After years working in a quarry, an artist finds his true path carved in stone.
Nestled on a quiet road in Waiʻanae Valley stands a 20-foot-tall structure outfitted with the stuff of a craftsman’s dream: forklifts, cranes, sanders, and grinders; stands equipped with metal clamps, swivels, and U-joints; worktables and red metal tool chests.
Amid the tools and machinery, unexpected items populate the scene: a trio of large boulders, a stone bowl with a white coral inlay, a sculpture artfully hand-carved in the shape of a mango— the artistic works of Don Matsumura, a Waiʻanae-born-and-raised stone sculptor with a deep connection to Hawaiian basalt, Hawaiʻi’s rock formed from volcanic lava flow.
Matsumura, who spent over 23 years quarrying rock for Hawaiian Cement, never imagined he would end up as a full-time artist. Applying to the University of Hawaiʻi at Mānoa in the ’80s, Matsumura initially considered studying animal husbandry, since he worked at a dairy, and business, like his dad wanted. But once the campus’ art building caught his eye, he signed up for sculpture classes.
“Art was one of the first things I felt really comfortable with—that I couldn’t do anything wrong,” Matsumura says. “All I had to do was just make whatever I wanted to.”
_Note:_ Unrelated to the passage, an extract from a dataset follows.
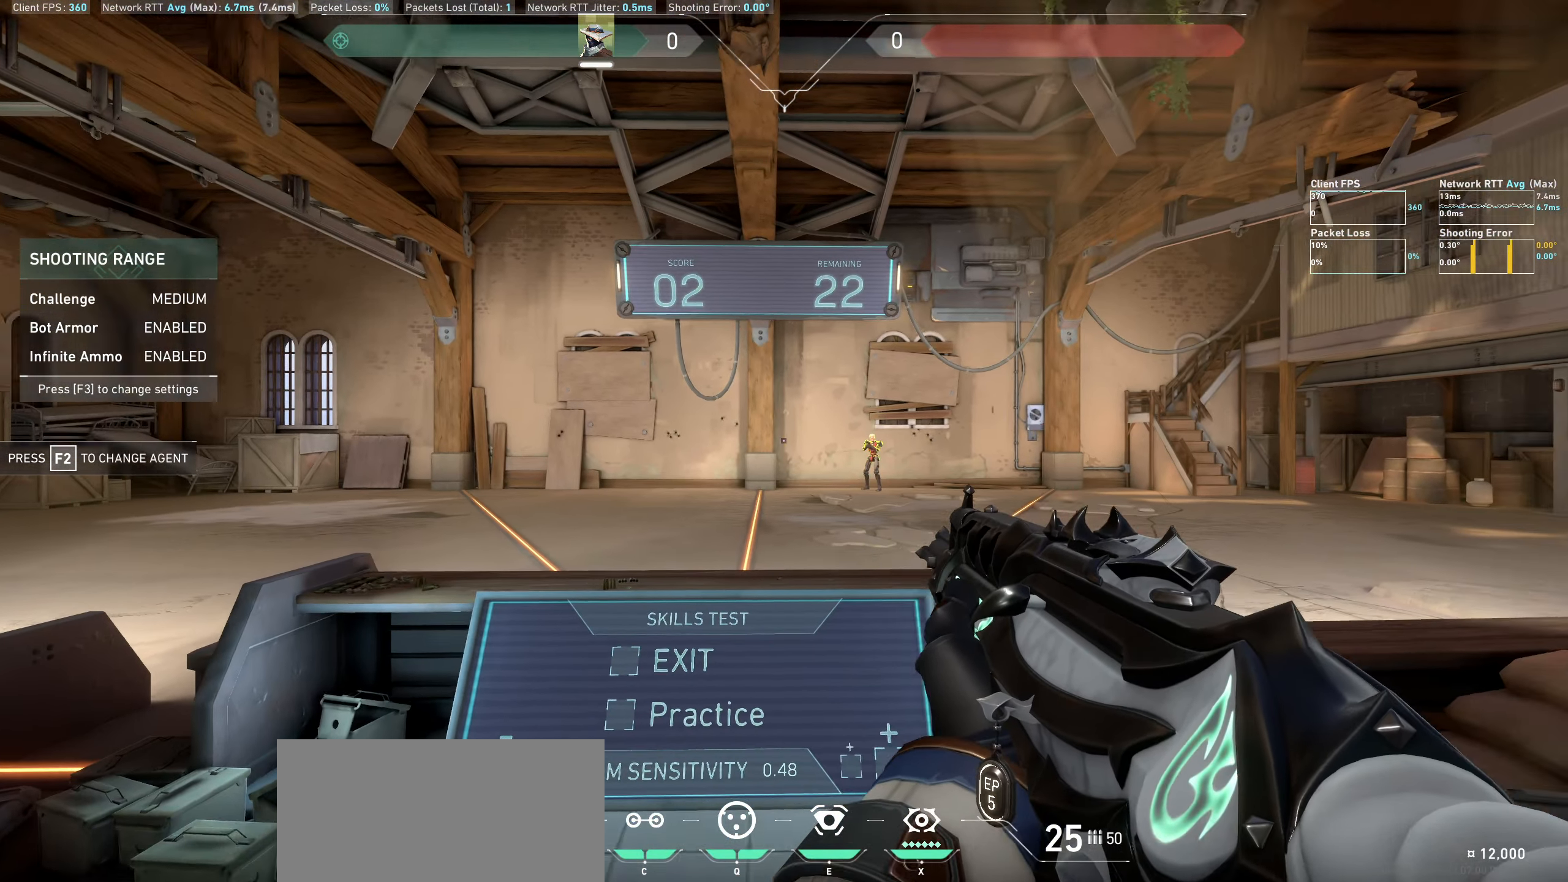
{"keys": [], "mouse": [], "events": [[50, "d", "up"], [66, "a", "down"], [267, "a", "up"], [400, "mouse_left", "down"], [467, "mouse_left", "up"]]}
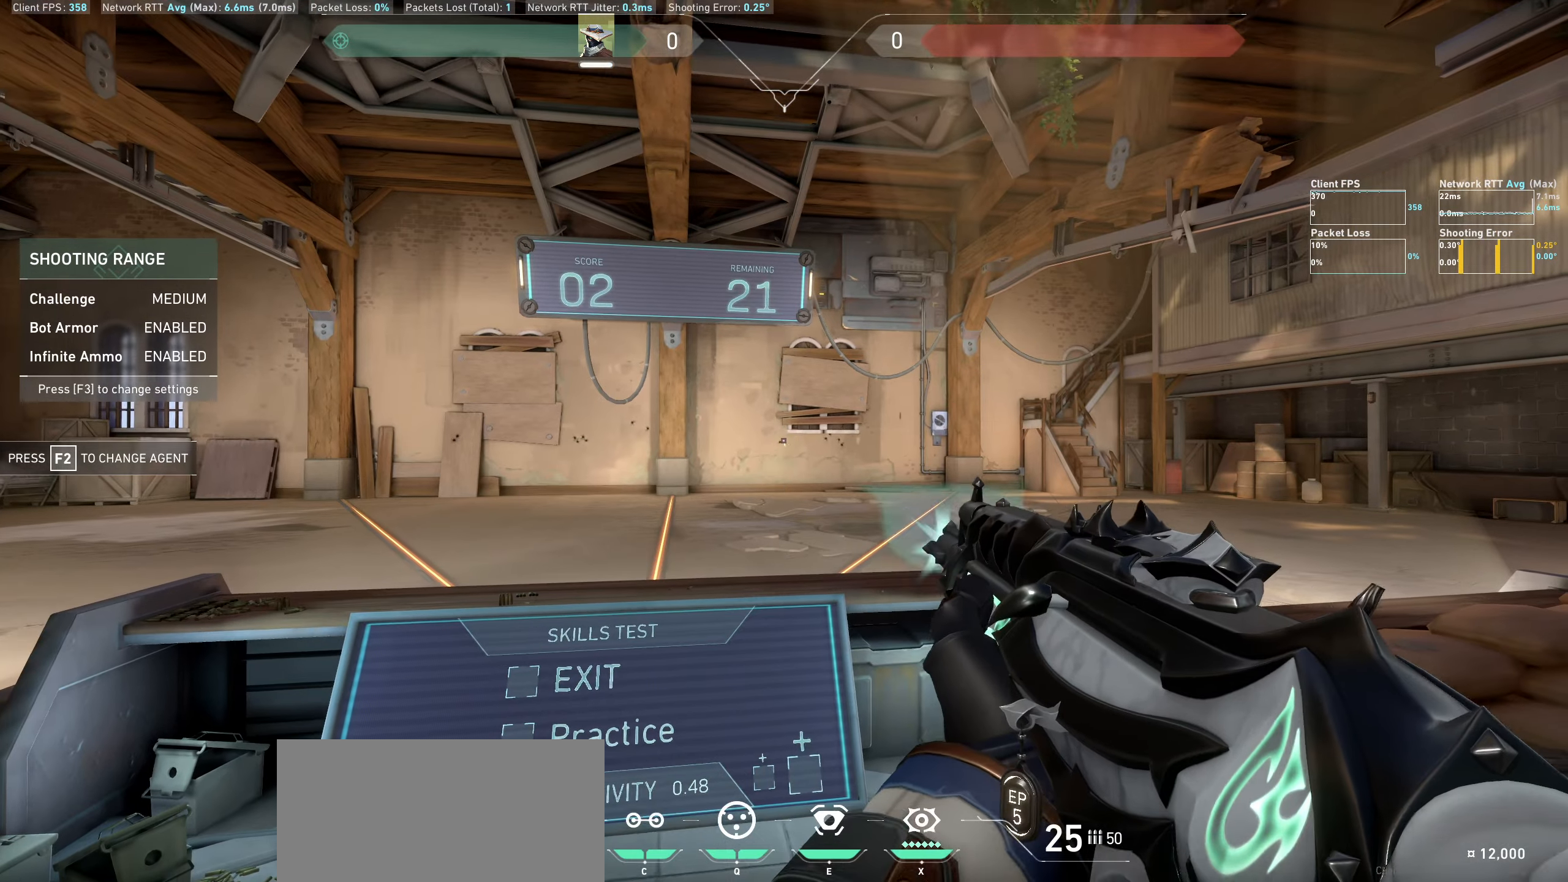
{"keys": [], "mouse": [], "events": [[67, "d", "down"], [217, "d", "up"]]}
Despite graduating with a fine arts degree, Matsumura settled into a reliable, nine-to-five job in the mining industry. At Hawaiian Cement’s large quarry in Halawa Valley, known for its rich basalt deposits, he drilled and blasted boulders that were then hammered into finer pieces for cement production. It was a good living, Matsumura concedes—his strong work ethic allowed him to rise through the company ranks to the role of general manager—yet he remembers often yearning for some other, yetunknown form of fulfillment. “I just knew that I wasn’t where I was supposed to be,” he recalls. “There was always something missing.”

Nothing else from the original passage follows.